The emergence of Ai technologies for analysing and generating texts has staff wondering what effect it will have on their jobs and how one might assess this technology as to its usefulness, accuracy and dangers.
The manner in which Ai-NLP has to be assessed has not emerged as a conversation between the various providers to their clients and a set of guidelines might be useful to imitate those conversations.
The essence of Ai-NLP is to identify semantic entities of interest in a target report. The technology used for this task is more broadly known as “machine learning” (ML). The ML process requires selecting an ML algorithm suited to the type of data to be analysed, in our case pathology reports, and the relevant values for each report that need to be identified for a given task.

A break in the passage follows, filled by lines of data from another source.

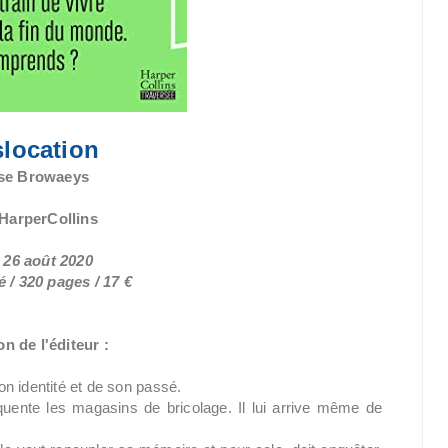
slocation
se Browaeys
 HarperCollins
e 26 août 2020
 / 320 pages / 17 €
n de l'éditeur :
n identité et de son passé.
quente les magasins de bricolage. Il lui arrive même de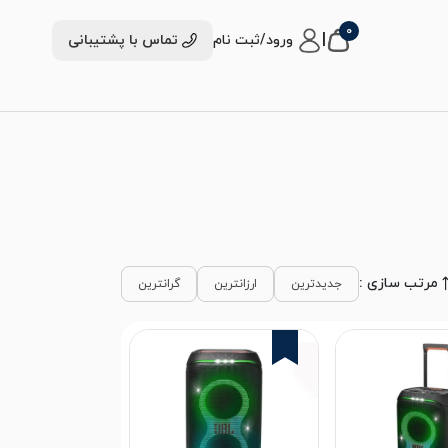
0
|
ورود/ثبت نام
تماس با پشتیبانی
مرتب سازی :
جدیدترین
ارزانترین
گرانترین
2%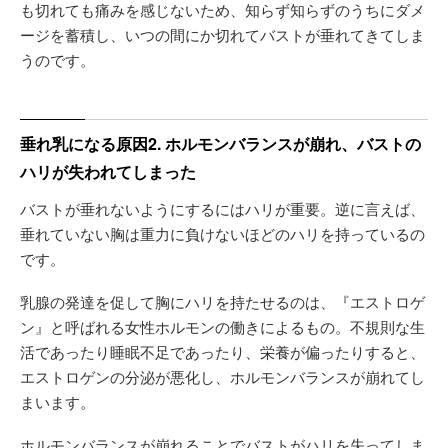
も切れても痛みを感じないため、知らず知らずのうちにダメ
ージを蓄積し、いつの間にか切れてバストが垂れてきてしま
うのです。
垂れ乳になる原因2. ホルモンバランスが崩れ、バストの
ハリが失われてしまった
バストが垂れないようにするにはハリが重要。逆に言えば、
垂れていない胸は重力に負けないほどのハリを持っているの
です。
乳腺の発達を促して胸にハリを持たせるのは、『エストロゲ
ン』と呼ばれる女性ホルモンの働きによるもの。不規則な生
活であったり睡眠不足であったり、栄養が偏ったりすると、
エストロゲンの分泌が悪化し、ホルモンバランスが崩れてし
まいます。
ホルモンバランスが崩れることでバストがハリを失ってしま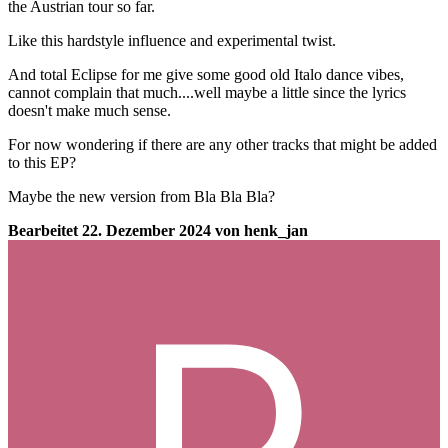
the Austrian tour so far.
Like this hardstyle influence and experimental twist.
And total Eclipse for me give some good old Italo dance vibes,
cannot complain that much....well maybe a little since the lyrics
doesn't make much sense.
For now wondering if there are any other tracks that might be added
to this EP?
Maybe the new version from Bla Bla Bla?
Bearbeitet
22. Dezember 2024
von henk_jan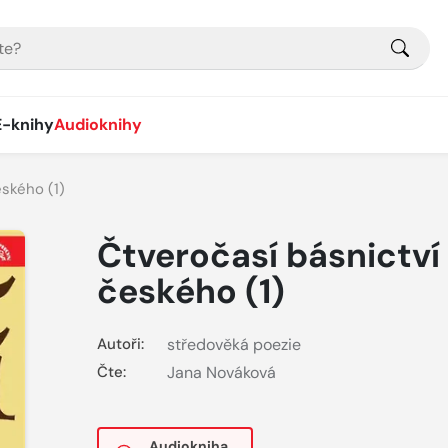
E-knihy
Audioknihy
eského (1)
Čtveročasí básnictví
českého (1)
Autoři:
středověká poezie
Čte:
Jana Nováková
Audiokniha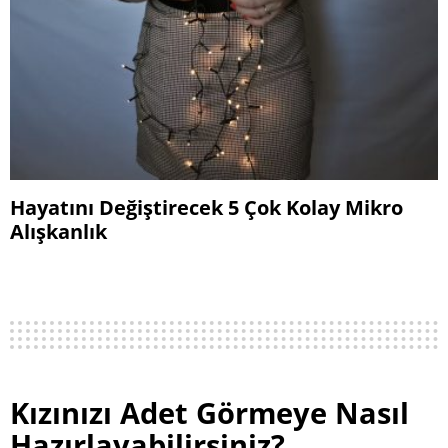
Hayatını Değiştirecek 5 Çok Kolay Mikro
Alışkanlık
Kızınızı Adet Görmeye Nasıl
Hazırlayabilirsiniz?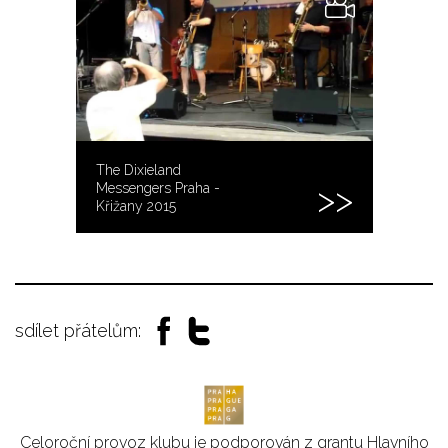
The Dixieland
Messengers Praha -
Křižany 2015
sdílet přátelům:
Celoroční provoz klubu je podporován z grantu Hlavního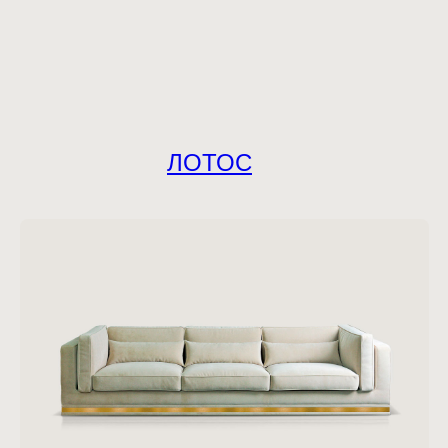
ЛОТОС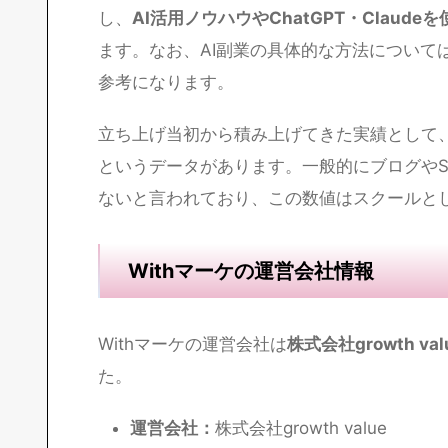
し、
AI活用ノウハウやChatGPT・Claud
ます。なお、AI副業の具体的な方法について
参考になります。
立ち上げ当初から積み上げてきた実績として
というデータがあります。一般的にブログやS
ないと言われており、この数値はスクールと
Withマーケの運営会社情報
Withマーケの運営会社は
株式会社growth v
た。
運営会社：
株式会社growth value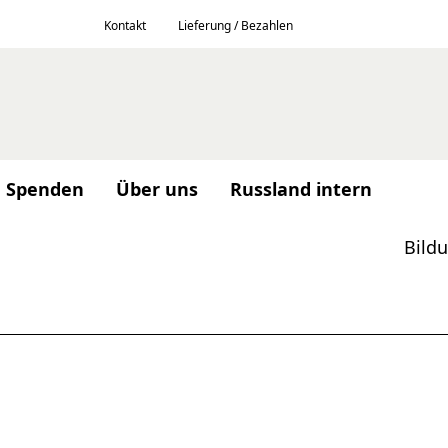
Kontakt
Lieferung / Bezahlen
Spenden
Über uns
Russland intern
Bild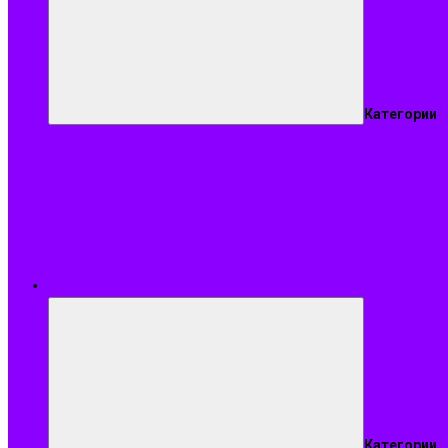
Категории
Подобрать ар
Категории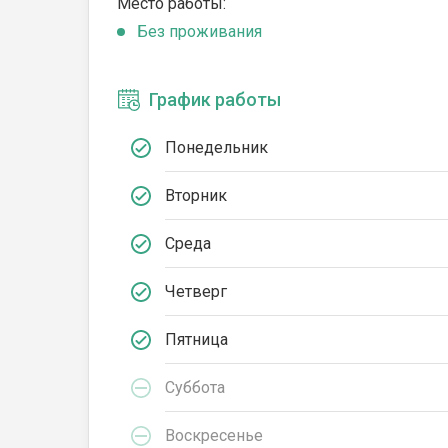
Место работы:
Без проживания
График работы
Понедельник
Вторник
Среда
Четверг
Пятница
Суббота
Воскресенье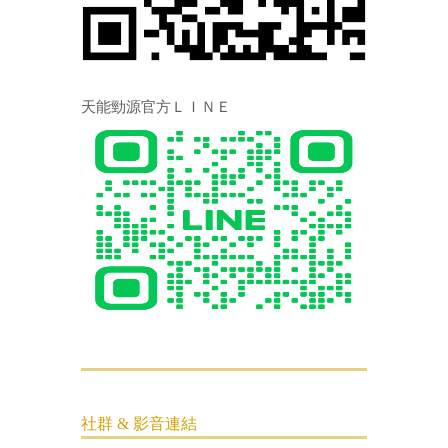
天能勁源官方ＬＩＮＥ
社群 & 影音連結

The algorithm is trained with the set of reports (a corpus) and their respective values – this is the training corpus/set and it produces a language model, the is a model of the language used in pathology reports. The trained algorithm performs classification by being fed an unclassified report and it finding a report that most closely matches it and then adopts the values for the unclassified report of that matching report. As simple as the process sounds there are many issues that effect the quality of the results and therefore the acceptability of a particular ML implementation.
The major issues to consider are:
- The characterisation of the modelling task.
- The pre-processing algorithms applied to the training reports for ingestion into the algorithm.
- The variables investigated in selecting the training and test corpora.
- The source of the training corpus used to create the model.
- The variables selected to assess the accuracy of the model.
- The test corpora selected to represent the variables.
- The characteristics of the variables used in the assessment of accuracy.
- The methods for improving the model for particular clients.
- The methods available for updating the model for changes in standards.
These issues might be resolved in different ways by different registries, and it is an open question as to how well a model trained for one jurisdiction might or might not be applicable in another jurisdiction. If we think disease epidemiology might vary across jurisdictions then the different models might well be more important than currently considered. Nevertheless the resolution of these issues have a material effect of the scope, accuracy and relevance of a particular classifier for a given task.
This approach was used for building a case identification classifier for the California Cancer Registry and is applicable to all Ai-NLP developments.